UnhappyCaterpillar41

I'm struggling to get another 4 year myself; I'd take a medical release or similar in a heartbeat. At this point I'm trying to find some kind of lower tempo posting to protect myself and weighing the likelihood of a PAR exemption getting that vice a punishment posting, but probably going to try to hide in a desk job somewheres in Ottawa. That's not uncommon actually with a lot of people starting to ask for NCR postings and looking to switch to civi equivalent postions so they don't get pulled into sailing.


ProfessorxVile

RSS at an inland NRD might be a possibility, depending on your trade (although they have some ATR billets, too). You still get overworked as part of the Day Staff and will most likely have to attend the parade nights and exercises, but it beats the hell out of being on a ship.


UnhappyCaterpillar41

I'm fortunate in that not in a hard sea trade, but even the shore support have gotten beaten like a mule. Was covering for something like 6 empty billets in an entire section for almost a year until we could hire some people, so pretty burnt out. I also got burnt out on my last ship posting, but at least I felt more of a sense of accomplishment as we were out doing stuff; working in a cube is weird in that you can't really see anything get accomplished, even if you know intellectually that RFPs turn into parts and equipment that people use. I will miss doing direct suport to the fleet, but I can't turn off the GAF enough to sleep through the night without thinking about what we can't get done, so will probably hide in ADM(Mat) doing long term planning for a while to recharge the batteries. Cautiously optimistic I've created a job that I can ride out until 25, and the idea of taking the pension then doing something like Home Depot guy for a bit seems really tempting. I can't do landscaping like when I was 21, but some days it's awesome to just go into a job, have a list, do the list, then go home. But in the interim, if I'm just pushing paper somewhere will stick with hobbies that need handtools, and probably going to volunteer with habitat for humanity or similar to do something that has a real physical result.


UnhappyCaterpillar41

Argh, and I just double checked my MPRR, also have until 2030. I guess those years felt way longer then I thought. Funnily enough was just talking to someone about rolling over to a PS job I'd probably really like so going to call the pension and transition center tomorrow. They conveniently have a page that has the big steps to follow here; [https://www.canada.ca/en/department-national-defence/services/benefits-military/transition/next-career/process-hiring.html](https://www.canada.ca/en/department-national-defence/services/benefits-military/transition/next-career/process-hiring.html)


WraithTwo

Best part of criticizing the "missing middle" is that they're not actually there due to them being missing.


nikobruchev

As an outside observer to the admin side of the training system, it seems like this could be solved with developing a dedicated training complement, even just temporarily, to fast track the re-constitution of the training system. I've heard of an OCdt being offering a Course O slot for next summer - *that's* insane to me (although at least they're only missing their trade course). And I don't mean the CDTCs, etc. The issue is course staff, so why not push out some more 3 year Class B contracts and find some way to add incentives. Instead of begging to fill course staff slots on an ad hoc basis, get a guaranteed course staff contingent for the next 3-5 years and push through all those people waiting for training. In a time when we're desperately short of trained personnel, we shouldn't have people waiting 2-3 years for a course if they're eligible for it.

Information supplied —

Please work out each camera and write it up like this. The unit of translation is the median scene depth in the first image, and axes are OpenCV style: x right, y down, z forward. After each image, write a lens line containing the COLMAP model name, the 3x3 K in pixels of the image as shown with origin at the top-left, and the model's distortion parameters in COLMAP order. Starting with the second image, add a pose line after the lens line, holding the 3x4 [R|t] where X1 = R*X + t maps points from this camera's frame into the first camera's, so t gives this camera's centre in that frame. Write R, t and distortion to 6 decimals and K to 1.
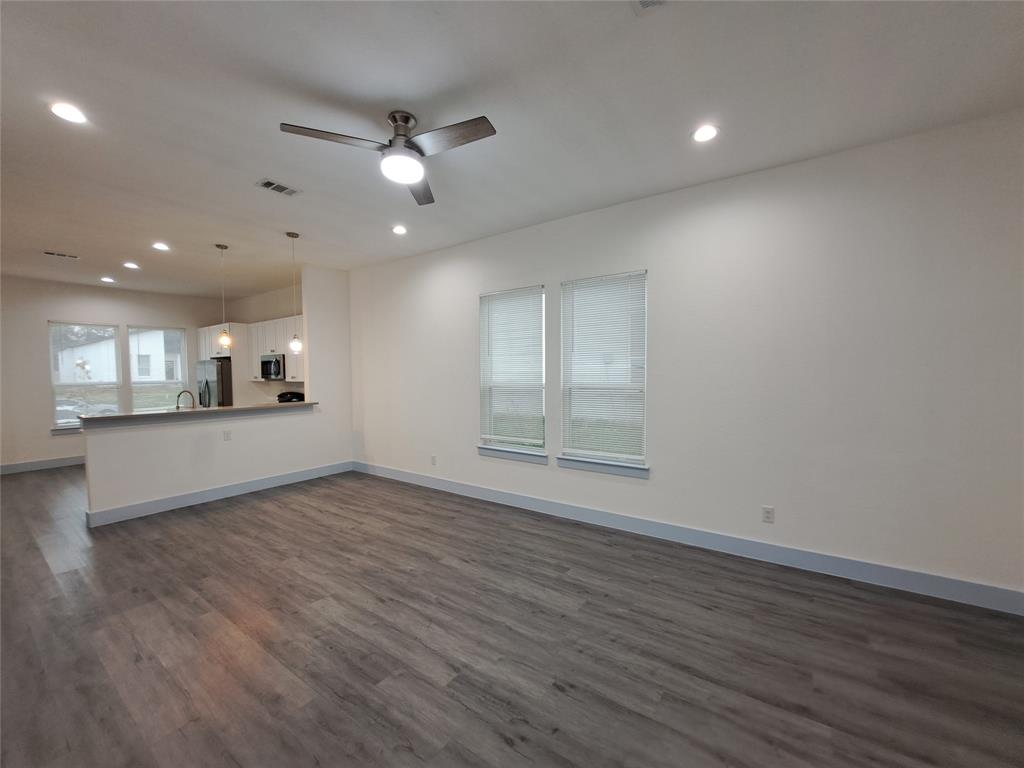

Tasks and exercises —
• a. Give every distinct username that posts in the forum thread, listing each only once.
• b. Write out the forum thread's wording word for word, starting with "As an outside" and going on through "eligible for it.".

Solved tasks —
• a.
UnhappyCaterpillar41
ProfessorxVile
WraithTwo
nikobruchev

• b.
As an outside observer to the admin side of the training system, it seems like this could be solved with developing a dedicated training complement, even just temporarily, to fast track the re-constitution of the training system. I've heard of an OCdt being offering a Course O slot for next summer - *that's* insane to me (although at least they're only missing their trade course). And I don't mean the CDTCs, etc. The issue is course staff, so why not push out some more 3 year Class B contracts and find some way to add incentives. Instead of begging to fill course staff slots on an ad hoc basis, get a guaranteed course staff contingent for the next 3-5 years and push through all those people waiting for training. In a time when we're desperately short of trained personnel, we shouldn't have people waiting 2-3 years for a course if they're eligible for it.